Actually, he’s repeatedly called “a fiddler.” Ahrens went out of her way to make this cast of somewhat stock French characters sound like anything but 19th-century Europeans. “I’ve had so many fines I deserve a discount!” Peck says, impetuously, after a ballet mistress chides her for being late to class yet again. She sounds more like an irate Black Friday Wal-Mart shopper than a Parisian teen. All of the dialogue is contemporary American, but a less casual syntax would better match the otherwise formal aesthetic of the show. Although the musical clocks in at two hours and 45 minutes, little time has been spent on exposition. You don’t know that Ziemba, as Marie’s mother, is the only character speaking with an accent because she’s a poor Belgian immigrant. And when the ballet master sends Marie and suitor off into “the corridors” of the Paris Opera, you don’t know (unless you are in the know) that the Palais Garnier is famous for its labyrinth of passages and cavernous basement with a lake.
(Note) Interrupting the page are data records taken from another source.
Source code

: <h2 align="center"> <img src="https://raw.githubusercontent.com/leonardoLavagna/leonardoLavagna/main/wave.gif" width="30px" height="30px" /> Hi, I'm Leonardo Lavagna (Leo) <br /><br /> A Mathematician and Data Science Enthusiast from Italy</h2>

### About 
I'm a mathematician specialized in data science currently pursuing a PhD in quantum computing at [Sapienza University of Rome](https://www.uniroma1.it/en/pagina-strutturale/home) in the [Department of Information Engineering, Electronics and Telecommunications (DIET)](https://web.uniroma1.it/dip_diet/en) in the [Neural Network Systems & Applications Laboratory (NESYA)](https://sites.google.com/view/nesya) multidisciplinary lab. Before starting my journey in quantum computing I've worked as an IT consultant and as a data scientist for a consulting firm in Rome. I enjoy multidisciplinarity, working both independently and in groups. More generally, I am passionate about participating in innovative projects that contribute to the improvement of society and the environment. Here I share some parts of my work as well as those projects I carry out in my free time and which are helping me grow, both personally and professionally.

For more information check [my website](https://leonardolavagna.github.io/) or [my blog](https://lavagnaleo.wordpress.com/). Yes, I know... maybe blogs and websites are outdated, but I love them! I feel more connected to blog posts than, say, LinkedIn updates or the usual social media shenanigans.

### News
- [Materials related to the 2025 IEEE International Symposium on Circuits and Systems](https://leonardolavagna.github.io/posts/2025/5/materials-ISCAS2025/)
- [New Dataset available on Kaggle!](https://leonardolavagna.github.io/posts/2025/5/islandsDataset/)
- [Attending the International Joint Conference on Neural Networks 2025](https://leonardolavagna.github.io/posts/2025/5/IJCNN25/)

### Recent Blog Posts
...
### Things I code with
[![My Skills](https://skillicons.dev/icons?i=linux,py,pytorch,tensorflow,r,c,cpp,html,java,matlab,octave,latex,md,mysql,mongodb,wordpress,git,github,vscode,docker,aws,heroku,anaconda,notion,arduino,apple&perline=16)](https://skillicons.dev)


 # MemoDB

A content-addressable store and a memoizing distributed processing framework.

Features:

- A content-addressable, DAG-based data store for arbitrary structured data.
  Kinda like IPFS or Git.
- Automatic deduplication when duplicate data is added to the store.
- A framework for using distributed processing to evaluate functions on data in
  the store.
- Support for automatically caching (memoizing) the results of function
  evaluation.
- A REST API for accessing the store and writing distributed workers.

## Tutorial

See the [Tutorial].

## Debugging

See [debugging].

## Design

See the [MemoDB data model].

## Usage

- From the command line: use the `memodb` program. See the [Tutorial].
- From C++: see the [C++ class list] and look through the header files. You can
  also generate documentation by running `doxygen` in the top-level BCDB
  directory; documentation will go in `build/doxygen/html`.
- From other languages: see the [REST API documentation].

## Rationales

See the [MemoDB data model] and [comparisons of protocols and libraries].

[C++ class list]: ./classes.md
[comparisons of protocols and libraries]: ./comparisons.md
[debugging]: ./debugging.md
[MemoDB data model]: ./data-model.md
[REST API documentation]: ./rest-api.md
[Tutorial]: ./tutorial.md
The lyrics aren’t much better. “C’est le Ballet,” the recurring big number, is a tuneful scene-setter, but few songs move the story forward, and some are quite trivial (see: “A Hole in the Wall” and “A Box of Things”). No one is coming to Little Dancer for the singing, although Jenny Powers, as Marie’s courtesan older sister, does do some standout belting in a riotous scene at the Rat Mort. Peck convincingly plays a teenage ballerina, and Gaines makes a fine grouchy-but-debonair Degas.

It’s not giving away too much to say that Stroman stayed true to the little that’s known of Marie’s real-life story. She was dismissed from the ballet less than a year after Degas exhibited her likeness in 1881; no Billy Elliot happy ending here. Stroman and Boritt embraced that uncertainty by creating a whirlwind, atonal ballet finale and a magic-of-theater closing scene. In doing so, they acknowledge that whatever befell Marie beyond the story onstage likely wasn’t good, but in her immortalized quest to become a dancer, she has inspired many. The final image in the show is a gorgeous homage to the statue, and the whole show is one to art of all kinds. Little Dancer is a multidisciplinary achievement—how bittersweet, then, that what could prevent this original musical from becoming a theatrical success is the need of a playwright.